I have a Jet JVM-830F that I put a 2 axis DRO many years ago. I decided that I wanted a 3 axis DRO. 

What was on it was a Sargon that went out of business years ago. I was thinking I would need to change out everything. 

I found that Linear Measuring Systems makes adapters to use Sargon and other systems to work with Jenix DRO systems. 
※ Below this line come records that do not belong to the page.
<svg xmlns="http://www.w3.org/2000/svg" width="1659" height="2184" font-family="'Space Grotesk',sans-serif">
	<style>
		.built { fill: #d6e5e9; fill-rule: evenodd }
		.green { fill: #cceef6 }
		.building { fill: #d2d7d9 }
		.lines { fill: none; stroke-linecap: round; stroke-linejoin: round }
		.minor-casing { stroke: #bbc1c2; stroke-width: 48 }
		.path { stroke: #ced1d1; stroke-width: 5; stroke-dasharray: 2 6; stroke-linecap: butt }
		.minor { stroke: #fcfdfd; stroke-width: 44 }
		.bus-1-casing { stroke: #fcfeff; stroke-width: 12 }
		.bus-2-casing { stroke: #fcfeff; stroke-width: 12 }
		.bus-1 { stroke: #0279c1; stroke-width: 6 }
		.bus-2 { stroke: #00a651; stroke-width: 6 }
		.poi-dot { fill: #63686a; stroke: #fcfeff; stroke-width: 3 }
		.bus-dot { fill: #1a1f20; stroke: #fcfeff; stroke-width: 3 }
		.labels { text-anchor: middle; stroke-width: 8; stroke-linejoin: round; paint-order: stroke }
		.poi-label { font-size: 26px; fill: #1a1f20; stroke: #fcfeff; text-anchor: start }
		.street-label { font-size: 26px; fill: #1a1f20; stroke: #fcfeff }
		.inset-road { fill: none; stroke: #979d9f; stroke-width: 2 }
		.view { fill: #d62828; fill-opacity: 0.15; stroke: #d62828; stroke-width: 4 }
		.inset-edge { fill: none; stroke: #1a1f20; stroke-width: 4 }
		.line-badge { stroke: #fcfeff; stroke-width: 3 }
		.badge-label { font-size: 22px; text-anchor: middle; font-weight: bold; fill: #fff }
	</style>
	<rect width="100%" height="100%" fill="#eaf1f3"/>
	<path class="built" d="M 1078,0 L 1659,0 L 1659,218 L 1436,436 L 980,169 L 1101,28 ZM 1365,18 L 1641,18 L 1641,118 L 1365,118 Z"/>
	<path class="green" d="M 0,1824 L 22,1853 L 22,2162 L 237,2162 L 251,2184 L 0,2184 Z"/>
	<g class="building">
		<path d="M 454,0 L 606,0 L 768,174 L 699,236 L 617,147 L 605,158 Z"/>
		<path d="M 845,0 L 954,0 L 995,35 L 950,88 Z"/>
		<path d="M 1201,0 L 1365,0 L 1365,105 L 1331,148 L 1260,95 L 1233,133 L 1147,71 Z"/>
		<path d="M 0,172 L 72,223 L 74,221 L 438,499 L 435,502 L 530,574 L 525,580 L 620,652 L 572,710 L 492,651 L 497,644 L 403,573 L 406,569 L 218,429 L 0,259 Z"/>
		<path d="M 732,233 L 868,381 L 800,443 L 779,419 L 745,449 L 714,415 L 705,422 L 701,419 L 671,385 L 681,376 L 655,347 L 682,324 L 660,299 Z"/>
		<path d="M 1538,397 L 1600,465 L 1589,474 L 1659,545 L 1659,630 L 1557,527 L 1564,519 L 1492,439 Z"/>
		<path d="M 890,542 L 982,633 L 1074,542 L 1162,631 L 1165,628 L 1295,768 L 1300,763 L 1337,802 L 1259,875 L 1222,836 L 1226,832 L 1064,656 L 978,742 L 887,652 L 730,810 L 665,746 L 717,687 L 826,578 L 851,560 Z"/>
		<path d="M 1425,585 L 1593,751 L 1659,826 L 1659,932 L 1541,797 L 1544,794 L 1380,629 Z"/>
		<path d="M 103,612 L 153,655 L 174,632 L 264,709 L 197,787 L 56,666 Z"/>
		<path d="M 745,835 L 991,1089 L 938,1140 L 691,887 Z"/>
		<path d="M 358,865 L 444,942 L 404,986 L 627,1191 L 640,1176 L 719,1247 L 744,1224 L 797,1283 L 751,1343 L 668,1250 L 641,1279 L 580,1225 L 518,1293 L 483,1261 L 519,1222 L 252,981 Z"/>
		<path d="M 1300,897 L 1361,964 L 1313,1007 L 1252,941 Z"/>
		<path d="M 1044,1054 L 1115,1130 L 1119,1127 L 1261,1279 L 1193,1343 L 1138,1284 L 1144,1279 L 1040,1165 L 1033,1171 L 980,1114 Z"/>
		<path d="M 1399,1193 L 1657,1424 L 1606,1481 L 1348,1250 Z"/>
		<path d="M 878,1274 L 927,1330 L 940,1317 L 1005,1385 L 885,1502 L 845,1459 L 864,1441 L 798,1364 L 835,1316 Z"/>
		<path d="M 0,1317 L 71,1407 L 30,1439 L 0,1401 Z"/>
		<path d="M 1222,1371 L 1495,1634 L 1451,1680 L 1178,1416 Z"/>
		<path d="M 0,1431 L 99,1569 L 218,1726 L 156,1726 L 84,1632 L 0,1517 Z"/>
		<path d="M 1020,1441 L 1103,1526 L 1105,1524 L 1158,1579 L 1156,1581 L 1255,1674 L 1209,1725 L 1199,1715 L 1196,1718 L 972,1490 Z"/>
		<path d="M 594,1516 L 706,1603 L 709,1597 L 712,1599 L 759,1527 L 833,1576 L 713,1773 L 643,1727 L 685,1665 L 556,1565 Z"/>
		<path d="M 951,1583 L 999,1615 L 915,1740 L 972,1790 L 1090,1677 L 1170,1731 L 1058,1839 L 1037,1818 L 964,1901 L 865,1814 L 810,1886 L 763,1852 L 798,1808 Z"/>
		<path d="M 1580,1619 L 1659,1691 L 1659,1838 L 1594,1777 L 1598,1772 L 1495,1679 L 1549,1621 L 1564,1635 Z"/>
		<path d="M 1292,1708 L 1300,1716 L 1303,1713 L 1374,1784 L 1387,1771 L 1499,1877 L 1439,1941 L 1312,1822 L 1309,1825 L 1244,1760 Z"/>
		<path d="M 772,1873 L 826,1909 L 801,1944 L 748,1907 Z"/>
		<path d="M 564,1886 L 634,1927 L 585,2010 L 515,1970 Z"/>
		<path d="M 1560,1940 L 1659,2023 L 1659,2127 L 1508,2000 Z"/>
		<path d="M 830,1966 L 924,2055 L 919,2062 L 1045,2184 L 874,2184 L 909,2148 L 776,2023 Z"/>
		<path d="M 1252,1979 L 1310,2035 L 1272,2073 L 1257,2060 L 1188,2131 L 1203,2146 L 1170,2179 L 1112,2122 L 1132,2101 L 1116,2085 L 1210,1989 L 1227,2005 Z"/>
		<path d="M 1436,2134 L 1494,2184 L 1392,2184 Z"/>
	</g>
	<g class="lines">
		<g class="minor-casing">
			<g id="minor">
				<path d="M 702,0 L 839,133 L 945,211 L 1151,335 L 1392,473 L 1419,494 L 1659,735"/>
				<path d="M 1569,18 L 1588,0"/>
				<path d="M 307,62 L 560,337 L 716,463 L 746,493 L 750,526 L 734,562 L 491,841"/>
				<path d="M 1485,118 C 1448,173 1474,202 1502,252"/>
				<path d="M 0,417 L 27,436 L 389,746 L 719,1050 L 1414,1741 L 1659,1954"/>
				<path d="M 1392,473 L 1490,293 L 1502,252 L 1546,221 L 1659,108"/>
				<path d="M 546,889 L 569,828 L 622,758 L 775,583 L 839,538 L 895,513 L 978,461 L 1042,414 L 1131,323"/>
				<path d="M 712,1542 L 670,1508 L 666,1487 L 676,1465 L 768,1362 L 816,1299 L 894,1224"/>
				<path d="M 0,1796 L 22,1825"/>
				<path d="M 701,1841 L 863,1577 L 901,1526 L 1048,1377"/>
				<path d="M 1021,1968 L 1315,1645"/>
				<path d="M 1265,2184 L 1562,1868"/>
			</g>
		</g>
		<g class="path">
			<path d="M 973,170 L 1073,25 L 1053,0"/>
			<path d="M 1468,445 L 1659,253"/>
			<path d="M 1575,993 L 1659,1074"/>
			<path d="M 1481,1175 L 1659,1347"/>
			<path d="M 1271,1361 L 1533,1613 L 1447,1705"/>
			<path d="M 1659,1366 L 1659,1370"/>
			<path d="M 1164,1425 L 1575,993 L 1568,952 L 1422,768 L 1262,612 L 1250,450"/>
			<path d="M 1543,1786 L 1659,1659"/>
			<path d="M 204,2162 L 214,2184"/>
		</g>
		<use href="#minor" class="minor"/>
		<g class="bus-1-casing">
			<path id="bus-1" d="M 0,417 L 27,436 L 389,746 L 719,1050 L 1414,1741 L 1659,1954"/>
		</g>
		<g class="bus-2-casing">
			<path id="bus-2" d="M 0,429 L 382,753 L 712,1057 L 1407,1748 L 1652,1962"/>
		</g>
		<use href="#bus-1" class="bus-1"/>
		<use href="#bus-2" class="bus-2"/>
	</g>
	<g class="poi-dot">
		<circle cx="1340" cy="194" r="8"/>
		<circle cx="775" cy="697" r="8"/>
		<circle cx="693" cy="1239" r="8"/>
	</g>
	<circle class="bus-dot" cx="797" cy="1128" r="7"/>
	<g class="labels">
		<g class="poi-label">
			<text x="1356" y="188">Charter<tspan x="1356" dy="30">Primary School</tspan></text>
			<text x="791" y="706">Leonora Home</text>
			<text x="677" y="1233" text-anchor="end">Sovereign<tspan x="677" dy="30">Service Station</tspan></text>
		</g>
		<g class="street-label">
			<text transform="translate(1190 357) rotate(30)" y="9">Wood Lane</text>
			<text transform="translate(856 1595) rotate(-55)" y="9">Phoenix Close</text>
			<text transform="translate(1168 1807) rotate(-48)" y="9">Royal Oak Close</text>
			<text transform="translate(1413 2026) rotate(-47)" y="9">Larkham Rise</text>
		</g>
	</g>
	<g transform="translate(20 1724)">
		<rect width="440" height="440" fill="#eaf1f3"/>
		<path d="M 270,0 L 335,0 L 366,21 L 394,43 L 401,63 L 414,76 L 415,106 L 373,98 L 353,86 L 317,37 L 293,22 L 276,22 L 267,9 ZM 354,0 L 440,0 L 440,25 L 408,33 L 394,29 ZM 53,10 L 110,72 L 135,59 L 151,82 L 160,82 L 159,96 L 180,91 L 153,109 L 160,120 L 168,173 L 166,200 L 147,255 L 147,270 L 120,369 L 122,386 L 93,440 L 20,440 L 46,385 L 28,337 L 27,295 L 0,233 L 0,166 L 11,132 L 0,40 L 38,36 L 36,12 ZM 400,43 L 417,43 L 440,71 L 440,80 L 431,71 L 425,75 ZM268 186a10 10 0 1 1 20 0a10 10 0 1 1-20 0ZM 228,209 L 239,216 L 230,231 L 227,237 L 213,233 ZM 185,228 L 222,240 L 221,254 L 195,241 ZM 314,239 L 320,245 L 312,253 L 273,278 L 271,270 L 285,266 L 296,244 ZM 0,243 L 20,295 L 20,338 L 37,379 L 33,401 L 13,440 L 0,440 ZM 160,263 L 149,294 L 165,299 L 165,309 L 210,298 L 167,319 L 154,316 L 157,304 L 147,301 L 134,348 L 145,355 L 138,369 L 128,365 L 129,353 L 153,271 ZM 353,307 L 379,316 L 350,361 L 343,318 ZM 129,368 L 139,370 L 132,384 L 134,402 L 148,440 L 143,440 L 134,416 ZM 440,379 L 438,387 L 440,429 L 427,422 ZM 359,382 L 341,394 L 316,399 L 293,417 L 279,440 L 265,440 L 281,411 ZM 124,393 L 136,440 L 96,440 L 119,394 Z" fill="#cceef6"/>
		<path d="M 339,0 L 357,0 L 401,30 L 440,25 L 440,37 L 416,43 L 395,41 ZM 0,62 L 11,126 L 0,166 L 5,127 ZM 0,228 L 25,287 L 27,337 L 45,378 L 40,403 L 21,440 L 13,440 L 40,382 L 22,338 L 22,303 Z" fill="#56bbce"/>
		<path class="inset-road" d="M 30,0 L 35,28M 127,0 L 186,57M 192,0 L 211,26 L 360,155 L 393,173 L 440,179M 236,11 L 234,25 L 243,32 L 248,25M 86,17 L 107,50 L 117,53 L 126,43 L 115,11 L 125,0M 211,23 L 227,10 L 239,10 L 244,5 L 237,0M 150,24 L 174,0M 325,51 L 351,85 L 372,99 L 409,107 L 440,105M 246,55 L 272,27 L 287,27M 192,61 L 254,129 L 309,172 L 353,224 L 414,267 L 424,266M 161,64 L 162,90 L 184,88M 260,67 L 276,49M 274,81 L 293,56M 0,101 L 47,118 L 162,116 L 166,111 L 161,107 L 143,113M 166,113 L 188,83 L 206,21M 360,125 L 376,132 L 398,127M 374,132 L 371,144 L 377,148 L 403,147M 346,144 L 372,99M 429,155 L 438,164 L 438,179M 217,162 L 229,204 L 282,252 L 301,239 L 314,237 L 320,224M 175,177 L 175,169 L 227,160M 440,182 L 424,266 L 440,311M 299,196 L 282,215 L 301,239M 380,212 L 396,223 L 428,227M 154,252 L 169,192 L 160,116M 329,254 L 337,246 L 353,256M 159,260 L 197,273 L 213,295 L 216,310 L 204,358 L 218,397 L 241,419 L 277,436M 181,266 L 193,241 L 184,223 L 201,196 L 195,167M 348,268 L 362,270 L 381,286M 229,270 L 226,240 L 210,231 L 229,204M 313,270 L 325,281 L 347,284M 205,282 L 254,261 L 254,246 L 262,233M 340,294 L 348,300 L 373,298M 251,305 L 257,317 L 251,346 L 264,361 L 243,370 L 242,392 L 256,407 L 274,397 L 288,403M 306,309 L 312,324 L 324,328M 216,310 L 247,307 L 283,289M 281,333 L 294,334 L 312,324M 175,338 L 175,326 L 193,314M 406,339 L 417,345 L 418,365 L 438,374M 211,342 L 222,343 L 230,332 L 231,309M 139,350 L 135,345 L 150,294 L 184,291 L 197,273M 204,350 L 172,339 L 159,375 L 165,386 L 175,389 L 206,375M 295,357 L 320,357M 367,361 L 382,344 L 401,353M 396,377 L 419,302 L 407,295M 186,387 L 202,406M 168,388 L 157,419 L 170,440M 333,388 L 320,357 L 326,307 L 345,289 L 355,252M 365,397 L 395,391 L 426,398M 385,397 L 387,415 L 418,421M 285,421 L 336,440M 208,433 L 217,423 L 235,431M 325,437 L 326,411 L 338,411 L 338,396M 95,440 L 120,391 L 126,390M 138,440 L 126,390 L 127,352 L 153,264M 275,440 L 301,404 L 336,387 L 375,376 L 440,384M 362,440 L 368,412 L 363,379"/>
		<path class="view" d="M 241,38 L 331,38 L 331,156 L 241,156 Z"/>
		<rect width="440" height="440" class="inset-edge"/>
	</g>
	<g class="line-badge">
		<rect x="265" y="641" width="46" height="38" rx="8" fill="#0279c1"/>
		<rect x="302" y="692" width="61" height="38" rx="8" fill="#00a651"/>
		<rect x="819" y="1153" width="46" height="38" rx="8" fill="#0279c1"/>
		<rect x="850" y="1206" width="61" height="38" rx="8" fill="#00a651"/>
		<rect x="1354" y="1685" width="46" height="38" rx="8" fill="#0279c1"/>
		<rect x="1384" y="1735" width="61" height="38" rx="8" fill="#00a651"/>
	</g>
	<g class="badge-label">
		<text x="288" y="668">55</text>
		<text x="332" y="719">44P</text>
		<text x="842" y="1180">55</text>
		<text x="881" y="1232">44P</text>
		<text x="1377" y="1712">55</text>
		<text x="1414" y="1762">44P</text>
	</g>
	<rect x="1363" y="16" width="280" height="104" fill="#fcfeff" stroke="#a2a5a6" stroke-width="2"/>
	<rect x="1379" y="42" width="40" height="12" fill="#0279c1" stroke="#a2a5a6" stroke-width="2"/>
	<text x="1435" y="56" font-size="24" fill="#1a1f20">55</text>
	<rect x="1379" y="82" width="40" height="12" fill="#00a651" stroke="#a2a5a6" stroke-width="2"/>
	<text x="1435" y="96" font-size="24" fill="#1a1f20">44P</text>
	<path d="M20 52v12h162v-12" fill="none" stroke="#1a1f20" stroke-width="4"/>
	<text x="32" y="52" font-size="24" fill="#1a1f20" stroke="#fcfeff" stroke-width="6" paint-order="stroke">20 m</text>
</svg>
For less than $500 I was able to purchase a new scale and display that would use my already installed scales. 

Tim


----------



## SmithDoor (Jul 28, 2022)

fltenwheeler said:


> I have a Jet JVM-830F that I put a 2 axis DRO many years ago. I decided that I wanted a 3 axis DRO.
> 
> What was on it was a Sargon that went out of business years ago. I was thinking I would need to change out everything.
> 
> ...


Your screen is 3 axis by front cover 
What does back look like?

Dave


----------



## fltenwheeler (Jul 28, 2022)

This is the new 3 axis display.

The old one was just 2 axis and had no functions. 

Tim


----------



## SmithDoor (Jul 28, 2022)

fltenwheeler said:


> This is the new 3 axis display.
> 
> The old one was just 2 axis and had no functions.
> 
> Tim


From Shars.com you buy a single axis display for quill or knee.

You can find them on Amazon too

Dave


----------



## fltenwheeler (Jul 29, 2022)

Here is the original display. The new display is much nicer.


----------